GOAL OF THE EXERCISE | Sort through the entries below and pull out lines containing the word "Yucai".

___ GIVEN DATA ___

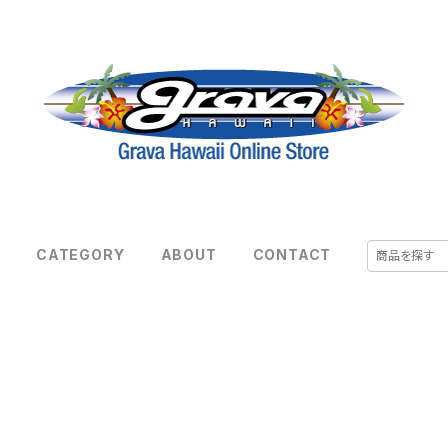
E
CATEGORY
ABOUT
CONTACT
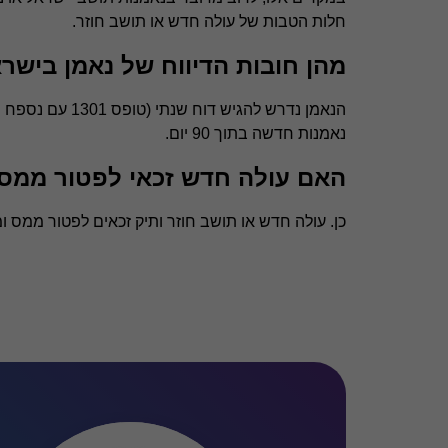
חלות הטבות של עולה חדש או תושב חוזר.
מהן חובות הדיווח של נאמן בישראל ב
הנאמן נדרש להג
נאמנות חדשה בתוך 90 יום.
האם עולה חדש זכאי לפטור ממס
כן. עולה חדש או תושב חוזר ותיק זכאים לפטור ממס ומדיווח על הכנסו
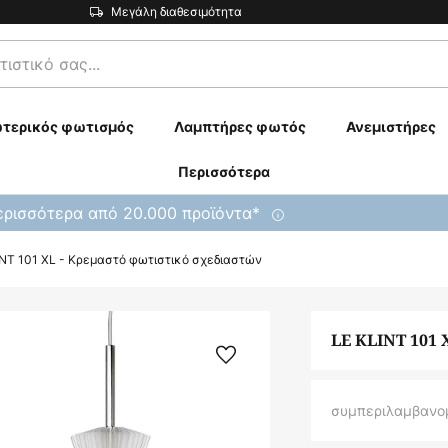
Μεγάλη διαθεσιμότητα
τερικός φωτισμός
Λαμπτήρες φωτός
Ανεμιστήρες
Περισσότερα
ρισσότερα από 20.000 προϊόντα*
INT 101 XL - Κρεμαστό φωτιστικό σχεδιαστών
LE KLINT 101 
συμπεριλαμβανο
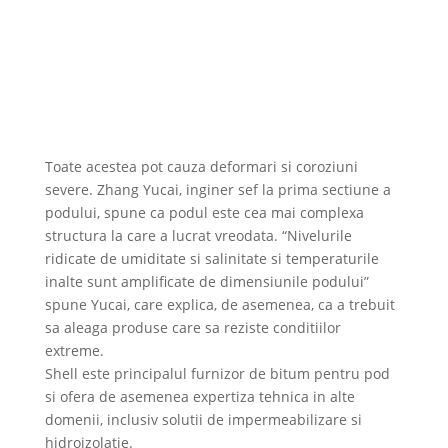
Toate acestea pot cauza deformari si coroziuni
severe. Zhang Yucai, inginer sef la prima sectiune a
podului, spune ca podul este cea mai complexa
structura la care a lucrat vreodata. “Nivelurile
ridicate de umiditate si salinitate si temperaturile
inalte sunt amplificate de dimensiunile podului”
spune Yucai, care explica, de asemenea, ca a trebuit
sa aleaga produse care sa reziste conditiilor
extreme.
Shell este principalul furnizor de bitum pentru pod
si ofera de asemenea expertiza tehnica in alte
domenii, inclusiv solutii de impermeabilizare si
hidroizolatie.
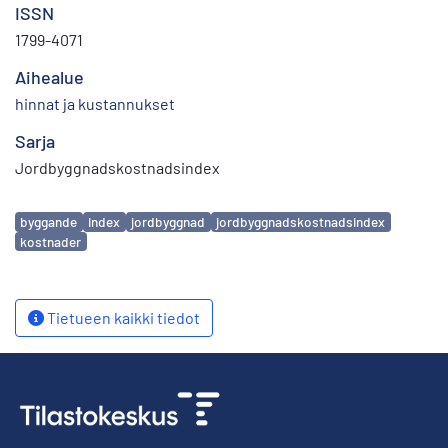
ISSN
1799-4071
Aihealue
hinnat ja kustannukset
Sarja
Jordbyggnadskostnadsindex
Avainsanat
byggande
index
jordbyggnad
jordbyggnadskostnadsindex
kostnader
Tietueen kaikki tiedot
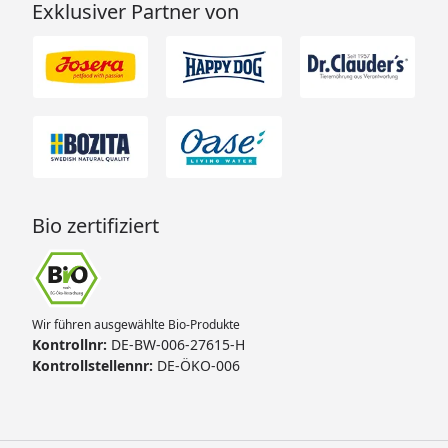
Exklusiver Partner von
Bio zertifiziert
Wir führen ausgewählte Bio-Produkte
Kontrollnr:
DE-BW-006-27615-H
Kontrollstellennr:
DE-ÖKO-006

___

ANSWER BOX |
severe. Zhang Yucai, inginer sef la prima sectiune a
spune Yucai, care explica, de asemenea, ca a trebuit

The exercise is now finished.